Aim of the exercise: The data should be transcribed in its entirety, word for word.

Recorded data:
-- Opening Marker --

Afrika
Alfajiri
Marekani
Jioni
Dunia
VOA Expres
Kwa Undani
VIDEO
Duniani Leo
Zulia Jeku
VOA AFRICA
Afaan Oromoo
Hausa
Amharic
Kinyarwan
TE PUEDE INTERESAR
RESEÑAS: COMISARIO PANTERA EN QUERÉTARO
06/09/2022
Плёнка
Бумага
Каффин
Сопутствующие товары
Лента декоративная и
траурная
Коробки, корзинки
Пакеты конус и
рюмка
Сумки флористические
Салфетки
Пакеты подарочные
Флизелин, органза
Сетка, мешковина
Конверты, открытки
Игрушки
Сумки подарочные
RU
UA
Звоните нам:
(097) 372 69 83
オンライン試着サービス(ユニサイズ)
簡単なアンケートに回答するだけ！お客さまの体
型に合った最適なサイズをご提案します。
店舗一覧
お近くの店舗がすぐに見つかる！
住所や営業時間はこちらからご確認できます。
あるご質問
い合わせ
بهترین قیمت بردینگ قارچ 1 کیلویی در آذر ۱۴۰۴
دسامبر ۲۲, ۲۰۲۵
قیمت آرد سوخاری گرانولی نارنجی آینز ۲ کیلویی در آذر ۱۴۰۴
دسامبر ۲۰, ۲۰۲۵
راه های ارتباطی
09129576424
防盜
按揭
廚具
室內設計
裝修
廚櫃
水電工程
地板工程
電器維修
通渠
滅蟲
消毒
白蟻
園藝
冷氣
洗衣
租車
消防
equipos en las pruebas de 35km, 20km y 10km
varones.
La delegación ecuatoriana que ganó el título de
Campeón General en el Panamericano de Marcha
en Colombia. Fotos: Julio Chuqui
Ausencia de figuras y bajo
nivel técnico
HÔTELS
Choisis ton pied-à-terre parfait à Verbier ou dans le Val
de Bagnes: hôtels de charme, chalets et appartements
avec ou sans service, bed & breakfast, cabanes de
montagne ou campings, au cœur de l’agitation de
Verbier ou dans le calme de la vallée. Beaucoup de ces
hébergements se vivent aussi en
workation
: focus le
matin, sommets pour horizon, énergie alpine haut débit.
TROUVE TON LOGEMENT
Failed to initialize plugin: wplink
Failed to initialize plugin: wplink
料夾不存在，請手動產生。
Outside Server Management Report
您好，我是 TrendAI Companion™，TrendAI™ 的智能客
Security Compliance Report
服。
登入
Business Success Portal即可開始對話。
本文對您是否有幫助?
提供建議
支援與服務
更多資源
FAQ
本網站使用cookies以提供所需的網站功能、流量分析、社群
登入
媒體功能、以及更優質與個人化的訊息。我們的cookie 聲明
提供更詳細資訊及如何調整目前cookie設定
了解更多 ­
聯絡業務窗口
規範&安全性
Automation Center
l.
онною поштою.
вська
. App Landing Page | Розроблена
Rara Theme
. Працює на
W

-- Closing Marker --

Problem solution:
Afrika
Alfajiri
Marekani
Jioni
Dunia
VOA Expres
Kwa Undani
VIDEO
Duniani Leo
Zulia Jeku
VOA AFRICA
Afaan Oromoo
Hausa
Amharic
Kinyarwan
TE PUEDE INTERESAR
RESEÑAS: COMISARIO PANTERA EN QUERÉTARO
06/09/2022
Плёнка
Бумага
Каффин
Сопутствующие товары
Лента декоративная и
траурная
Коробки, корзинки
Пакеты конус и
рюмка
Сумки флористические
Салфетки
Пакеты подарочные
Флизелин, органза
Сетка, мешковина
Конверты, открытки
Игрушки
Сумки подарочные
RU
UA
Звоните нам:
(097) 372 69 83
オンライン試着サービス(ユニサイズ)
簡単なアンケートに回答するだけ！お客さまの体
型に合った最適なサイズをご提案します。
店舗一覧
お近くの店舗がすぐに見つかる！
住所や営業時間はこちらからご確認できます。
あるご質問
い合わせ
بهترین قیمت بردینگ قارچ 1 کیلویی در آذر ۱۴۰۴
دسامبر ۲۲, ۲۰۲۵
قیمت آرد سوخاری گرانولی نارنجی آینز ۲ کیلویی در آذر ۱۴۰۴
دسامبر ۲۰, ۲۰۲۵
راه های ارتباطی
09129576424
防盜
按揭
廚具
室內設計
裝修
廚櫃
水電工程
地板工程
電器維修
通渠
滅蟲
消毒
白蟻
園藝
冷氣
洗衣
租車
消防
equipos en las pruebas de 35km, 20km y 10km
varones.
La delegación ecuatoriana que ganó el título de
Campeón General en el Panamericano de Marcha
en Colombia. Fotos: Julio Chuqui
Ausencia de figuras y bajo
nivel técnico
HÔTELS
Choisis ton pied-à-terre parfait à Verbier ou dans le Val
de Bagnes: hôtels de charme, chalets et appartements
avec ou sans service, bed & breakfast, cabanes de
montagne ou campings, au cœur de l’agitation de
Verbier ou dans le calme de la vallée. Beaucoup de ces
hébergements se vivent aussi en
workation
: focus le
matin, sommets pour horizon, énergie alpine haut débit.
TROUVE TON LOGEMENT
Failed to initialize plugin: wplink
Failed to initialize plugin: wplink
料夾不存在，請手動產生。
Outside Server Management Report
您好，我是 TrendAI Companion™，TrendAI™ 的智能客
Security Compliance Report
服。
登入
Business Success Portal即可開始對話。
本文對您是否有幫助?
提供建議
支援與服務
更多資源
FAQ
本網站使用cookies以提供所需的網站功能、流量分析、社群
登入
媒體功能、以及更優質與個人化的訊息。我們的cookie 聲明
提供更詳細資訊及如何調整目前cookie設定
了解更多 ­
聯絡業務窗口
規範&安全性
Automation Center
l.
онною поштою.
вська
. App Landing Page | Розроблена
Rara Theme
. Працює на
W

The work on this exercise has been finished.